Ukraine operates five nuclear power plants with 14 reactor units, including 11VVER-1000 type reactors. Spent fuel from VVER-1000 is shipped to Krasnoyarsk County in Russia, where storage for this type of fuel is located at the Krasnoyarsk Mining and Chemical Combine in the closed city of Zheleznogorsk.

Last year’s rate increase
Ukrainian officials say that each VVER-1000 reactor has 50-55 fuel assemblies replaced each year – one third of a VVER-1000 reactor core. Annual shipments of spent nuclear fuel to Russia cost Ukraine around $100 million a year. The price tag for these services went up in 1998 when Krasnoyarsk County Governor, Aleksandr Lebed, said his county would not accept spent fuel from Ukraine for "small money", so the rate was increased from $285 to $330 per kilogram.

The Ukrainian state-owned nuclear operator, Energoatom, sent in $57 million worth of spent nuclear fuel to Russia in 1998. At that point the company owed its Russian contractors $13 million but still planned to ship $105 million of the nuclear cargo in 1999.

Ukraine to complete dry storage
Being unable to pay in time for shipping spent fuel to Russia and dissatisfied with the rate increase, Ukraine intensified construction of a spent fuel dry storage site at Zaporozhje Nuclear Power Plant located in south-eastern Ukraine, which has six VVER-1000 reactors in operation. Contracted by the U.S. Department of Energy, American Duke Engineering & Services transferred to Zaporozhje NPP technology and equipment to build spent fuel containers.

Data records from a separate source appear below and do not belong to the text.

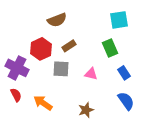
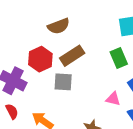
brown rectangle: (69, 46) -> (72, 56), size x1.5
pink triangle: (91, 74) -> (113, 99), moved

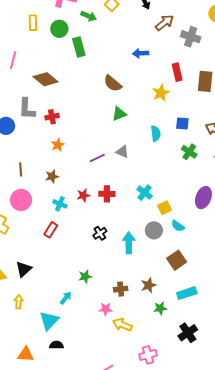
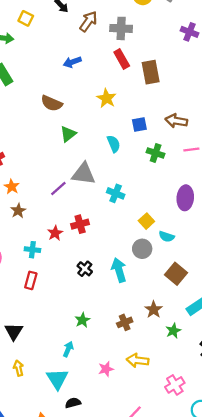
red rectangle: (177, 72) -> (122, 59), moved
gray triangle: (122, 152) -> (84, 174), size x1.6
brown star: (52, 176) -> (18, 211), moved
cyan cross: (145, 193) -> (116, 193), moved
pink star: (105, 309) -> (106, 369), moved

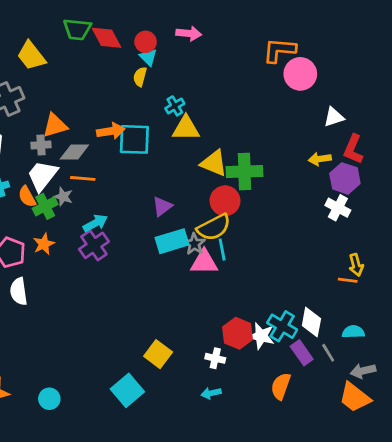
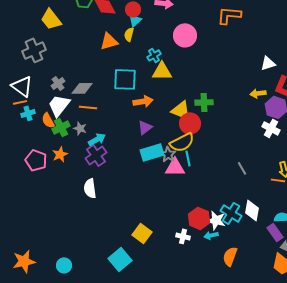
cyan triangle: (148, 57) -> (135, 20), turned 32
pink circle: (300, 74) -> (185, 35), moved
orange triangle: (55, 125) -> (109, 41), moved
orange arrow: (111, 131) -> (143, 101), moved
gray cross: (41, 145) -> (58, 83), turned -32
yellow triangle: (214, 163) -> (181, 110), moved
green cross: (245, 171) -> (204, 102), size x0.7
gray star: (63, 197) -> (80, 128), moved
white semicircle: (19, 291) -> (90, 188), moved
purple rectangle: (302, 353) -> (275, 232), moved
gray line: (328, 353) -> (242, 168), moved
cyan arrow: (211, 393) -> (211, 235), moved

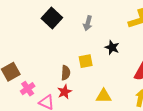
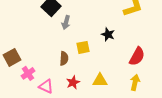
gray arrow: (88, 23) -> (66, 22), moved
red star: (65, 92) -> (73, 82), moved

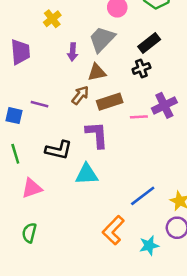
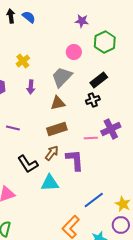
purple arrow: (73, 52) -> (31, 87), moved
brown arrow: (80, 95) -> (52, 153), moved
brown rectangle: (110, 102) -> (57, 129), moved
purple L-shape: (97, 135) -> (75, 160), moved
black L-shape: (59, 150) -> (28, 164), turned 45

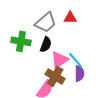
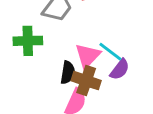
black semicircle: (46, 45) -> (68, 73), moved
purple semicircle: (79, 74) -> (120, 69), turned 49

"To build a storage site would cost us $15 million, while shipment of spent fuel to Russia costs around $40 million for our plant each year," Nataliya Markova, the spokeswoman at Zaporozhje NPP, told Bellona Web.

Markova also said that the licence for the storage site and containers would be granted in November this year. The plant has already made two containers that can hold 24 fuel assemblies each. Altogether 380 containers will be built to store fuel for 50 years.

The containers are made of concrete, have size 3 meters in diameter, and are filled with helium to cool spent fuel. Ukrainian Energoatom believes that should the containers scheme function well at Zaporozhje NPP, other nuclear plants can start using them.

Krasnoyarsk Combine losing customers
The Ukraine is one of the few customers of the Krasnoyarsk Combine that has built VVER-1000 spent fuel storage facility in order to reprocess it further at RT-2 plant. The latter was never to be completed due to the lack of funds. Kozloduy NPP in Bulgaria is another customer and operates two VVER-1000s. Russia operates seven VVER-1000 reactors, but the plants have failed to make regular payments to the Krasnoyarsk Combine while in an economic netherworld.

Once Ukraine adopts the storage option, Krasnoyarsk Combine would have to rely upon the project, promoted by the Russian Ministry for Atomic Energy, to import foreign spent fuel to Russia from rich countries for storage and reprocessing. The bill regarding amendment of the Russia legislation in favour of spent fuel imports has already been submitted to the Russian government and been widely discussed in the State Duma, the lower house of the Russian parliament. But so far, trains laden with Ukrainian spent fuel will continue to head for Krasnoyarsk, at least for some time.